→ EXERCISE REQUIREMENTS:
Rewrite each line of the data below as a row in a Markdown table with two columns, Row for the row number and Line for the line itself. Skip blank lines and leave the pictures out of the table.

→ GIVEN DATA:
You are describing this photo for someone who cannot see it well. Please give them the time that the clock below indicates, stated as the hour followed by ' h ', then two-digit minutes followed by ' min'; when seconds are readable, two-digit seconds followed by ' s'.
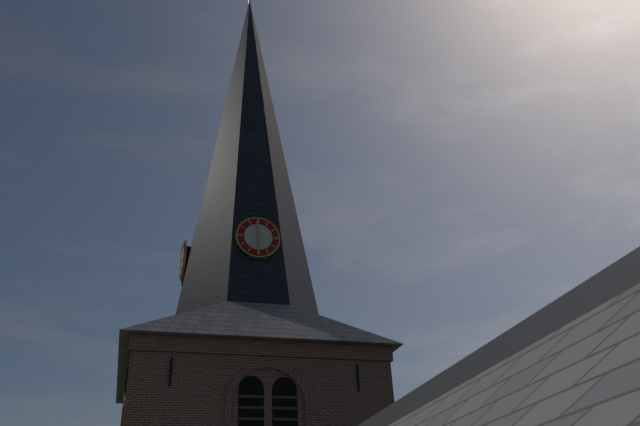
5 h 59 min
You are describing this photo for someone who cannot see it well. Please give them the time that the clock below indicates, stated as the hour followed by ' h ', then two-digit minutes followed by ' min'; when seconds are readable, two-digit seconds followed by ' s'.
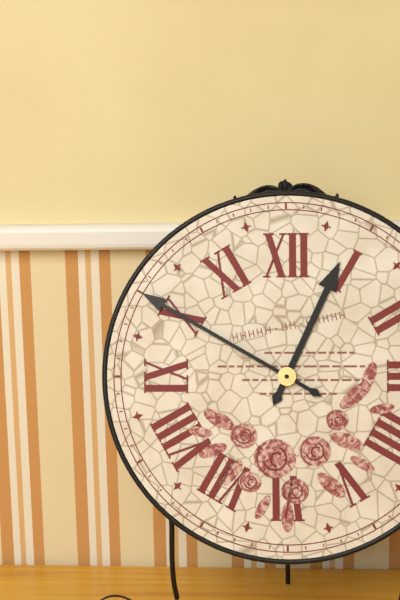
12 h 50 min
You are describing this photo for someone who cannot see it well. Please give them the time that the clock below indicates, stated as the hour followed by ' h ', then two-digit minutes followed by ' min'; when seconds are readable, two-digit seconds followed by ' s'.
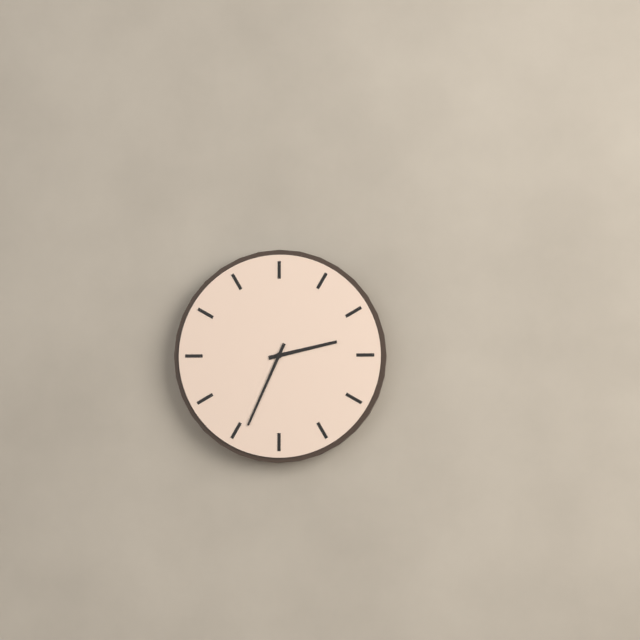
2 h 34 min
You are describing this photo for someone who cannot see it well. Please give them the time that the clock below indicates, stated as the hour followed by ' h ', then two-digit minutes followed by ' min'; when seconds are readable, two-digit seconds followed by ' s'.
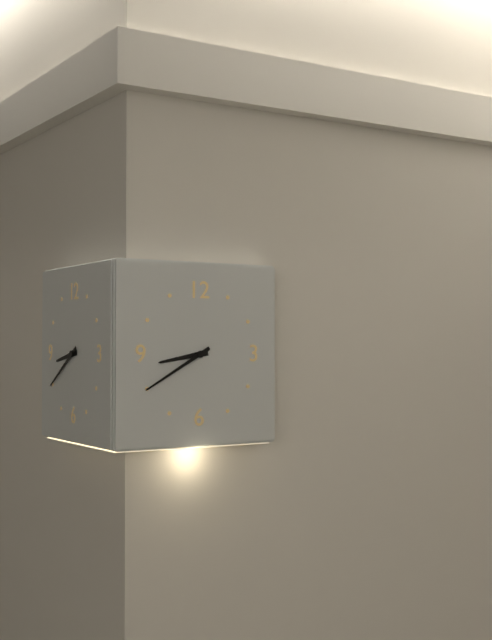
8 h 40 min
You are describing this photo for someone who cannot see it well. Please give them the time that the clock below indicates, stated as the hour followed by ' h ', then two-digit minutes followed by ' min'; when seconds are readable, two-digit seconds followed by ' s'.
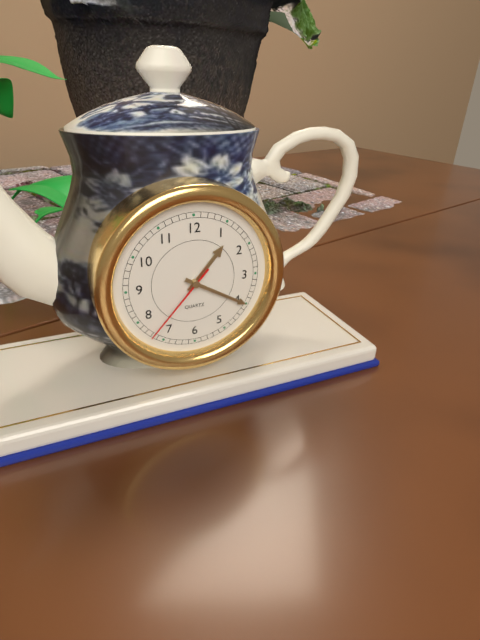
1 h 20 min 37 s
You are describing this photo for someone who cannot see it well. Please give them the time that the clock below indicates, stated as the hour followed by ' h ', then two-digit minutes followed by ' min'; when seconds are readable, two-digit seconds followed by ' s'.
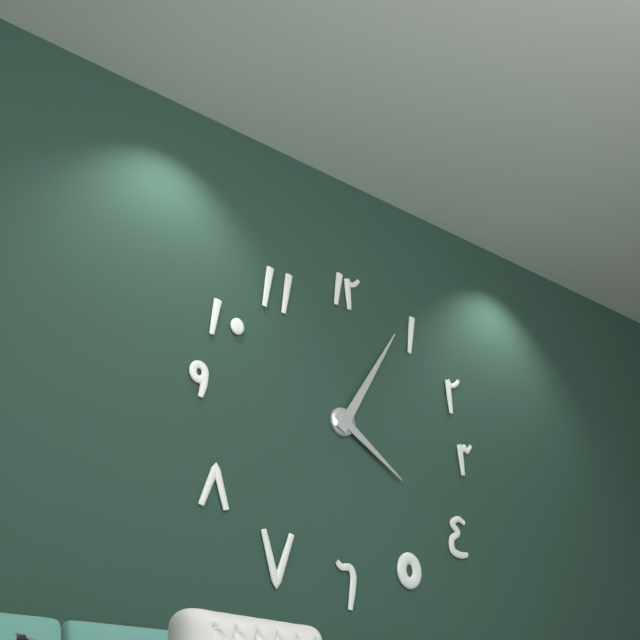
4 h 05 min
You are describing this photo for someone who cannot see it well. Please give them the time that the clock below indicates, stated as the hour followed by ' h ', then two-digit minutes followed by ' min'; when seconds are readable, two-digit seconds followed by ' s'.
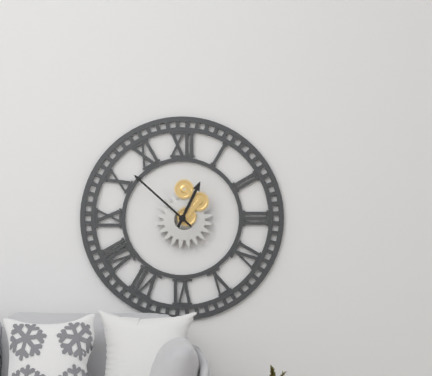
12 h 52 min
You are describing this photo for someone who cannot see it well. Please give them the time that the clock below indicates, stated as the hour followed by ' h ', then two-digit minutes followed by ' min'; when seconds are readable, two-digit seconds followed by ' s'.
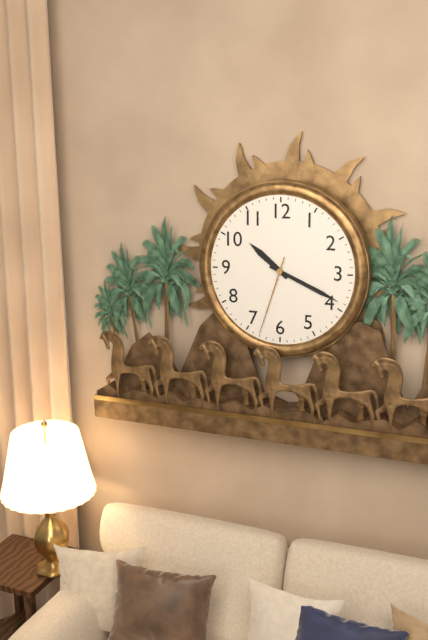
10 h 19 min 33 s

→ RESPONSE TO THIS TASK:
| Row | Line |
|---|---|
| 1 | You are describing this photo for someone who cannot see it well. Please give them the time that the clock below indicates, stated as the hour followed by ' h ', then two-digit minutes followed by ' min'; when seconds are readable, two-digit seconds followed by ' s'. |
| 2 | 5 h 59 min |
| 3 | You are describing this photo for someone who cannot see it well. Please give them the time that the clock below indicates, stated as the hour followed by ' h ', then two-digit minutes followed by ' min'; when seconds are readable, two-digit seconds followed by ' s'. |
| 4 | 12 h 50 min |
| 5 | You are describing this photo for someone who cannot see it well. Please give them the time that the clock below indicates, stated as the hour followed by ' h ', then two-digit minutes followed by ' min'; when seconds are readable, two-digit seconds followed by ' s'. |
| 6 | 2 h 34 min |
| 7 | You are describing this photo for someone who cannot see it well. Please give them the time that the clock below indicates, stated as the hour followed by ' h ', then two-digit minutes followed by ' min'; when seconds are readable, two-digit seconds followed by ' s'. |
| 8 | 8 h 40 min |
| 9 | You are describing this photo for someone who cannot see it well. Please give them the time that the clock below indicates, stated as the hour followed by ' h ', then two-digit minutes followed by ' min'; when seconds are readable, two-digit seconds followed by ' s'. |
| 10 | 1 h 20 min 37 s |
| 11 | You are describing this photo for someone who cannot see it well. Please give them the time that the clock below indicates, stated as the hour followed by ' h ', then two-digit minutes followed by ' min'; when seconds are readable, two-digit seconds followed by ' s'. |
| 12 | 4 h 05 min |
| 13 | You are describing this photo for someone who cannot see it well. Please give them the time that the clock below indicates, stated as the hour followed by ' h ', then two-digit minutes followed by ' min'; when seconds are readable, two-digit seconds followed by ' s'. |
| 14 | 12 h 52 min |
| 15 | You are describing this photo for someone who cannot see it well. Please give them the time that the clock below indicates, stated as the hour followed by ' h ', then two-digit minutes followed by ' min'; when seconds are readable, two-digit seconds followed by ' s'. |
| 16 | 10 h 19 min 33 s |